→ WORK REQUIRED
Every line that includes the word "您辛苦了" needs to be copied from the listing.

→ DATA IN THIS EXERCISE
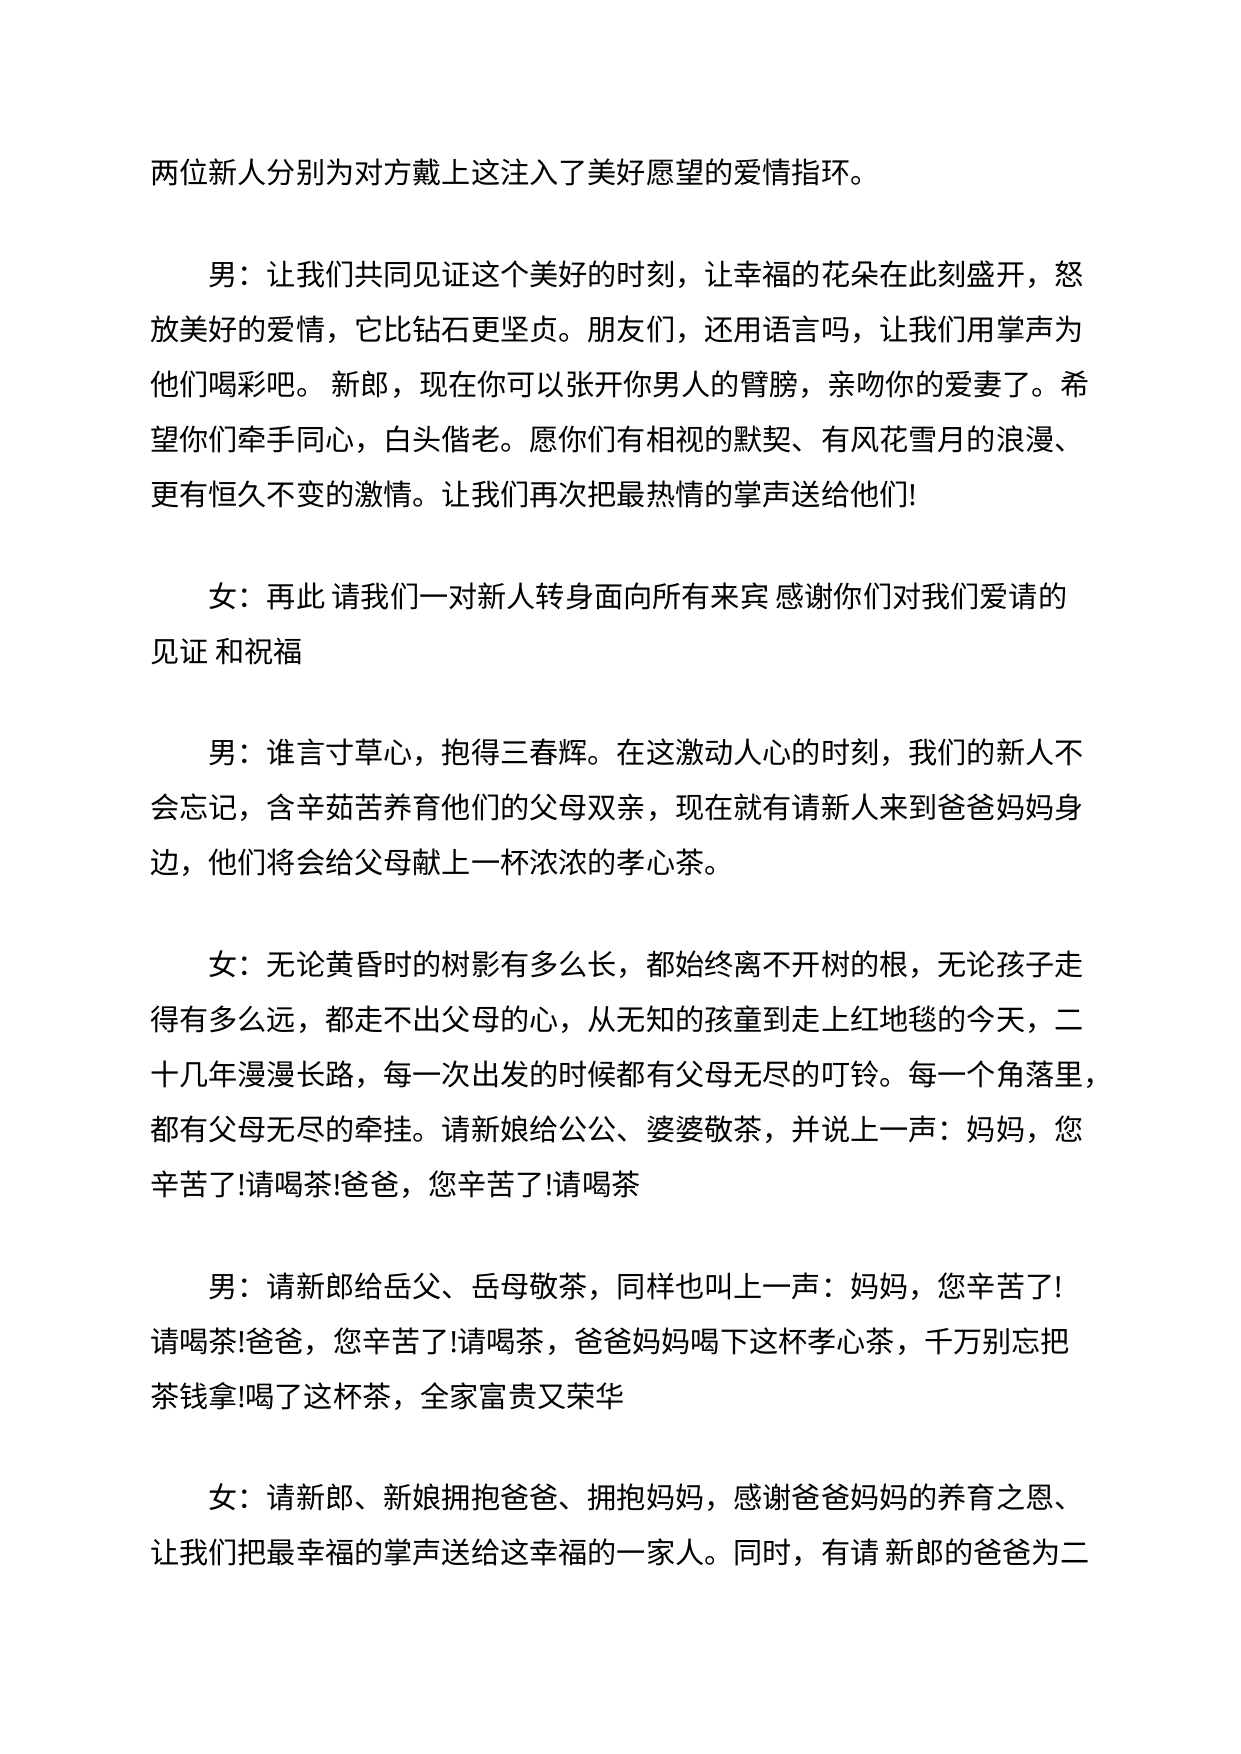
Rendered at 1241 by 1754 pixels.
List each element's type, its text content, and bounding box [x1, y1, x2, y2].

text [150, 150, 1090, 192]
text 男：请新郎给岳父、岳母敬茶，同样也叫上一声：妈妈，您辛苦了!请喝茶!爸爸，您辛苦了!请喝茶，爸爸妈妈喝下这杯孝心茶，千万别忘把茶钱拿!喝了这杯茶，全家富贵又荣华 [150, 1263, 1090, 1416]
text 女：无论黄昏时的树影有多么长，都始终离不开树的根，无论孩子走得有多么远，都走不出父母的心，从无知的孩童到走上红地毯的今天，二十几年漫漫长路，每一次出发的时候都有父母无尽的叮铃。每一个角落里，都有父母无尽的牵挂。请新娘给公公、婆婆敬茶，并说上一声：妈妈，您辛苦了!请喝茶!爸爸，您辛苦了!请喝茶 [150, 942, 1090, 1203]
text 男：让我们共同见证这个美好的时刻，让幸福的花朵在此刻盛开，怒放美好的爱情，它比钻石更坚贞。朋友们，还用语言吗，让我们用掌声为他们喝彩吧。 新郎，现在你可以张开你男人的臂膀，亲吻你的爱妻了。希望你们牵手同心，白头偕老。愿你们有相视的默契、有风花雪月的浪漫、更有恒久不变的激情。让我们再次把最热情的掌声送给他们! [150, 252, 1090, 514]
text 男：谁言寸草心，抱得三春辉。在这激动人心的时刻，我们的新人不会忘记，含辛茹苦养育他们的父母双亲，现在就有请新人来到爸爸妈妈身边，他们将会给父母献上一杯浓浓的孝心茶。 [150, 730, 1090, 882]
text 女：再此 请我们一对新人转身面向所有来宾 感谢你们对我们爱请的见证 和祝福 [150, 573, 1090, 671]
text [150, 1475, 1090, 1572]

→ RESPONSE BELOW
text 男：请新郎给岳父、岳母敬茶，同样也叫上一声：妈妈，您辛苦了!请喝茶!爸爸，您辛苦了!请喝茶，爸爸妈妈喝下这杯孝心茶，千万别忘把茶钱拿!喝了这杯茶，全家富贵又荣华 [150, 1263, 1090, 1416]
text 女：无论黄昏时的树影有多么长，都始终离不开树的根，无论孩子走得有多么远，都走不出父母的心，从无知的孩童到走上红地毯的今天，二十几年漫漫长路，每一次出发的时候都有父母无尽的叮铃。每一个角落里，都有父母无尽的牵挂。请新娘给公公、婆婆敬茶，并说上一声：妈妈，您辛苦了!请喝茶!爸爸，您辛苦了!请喝茶 [150, 942, 1090, 1203]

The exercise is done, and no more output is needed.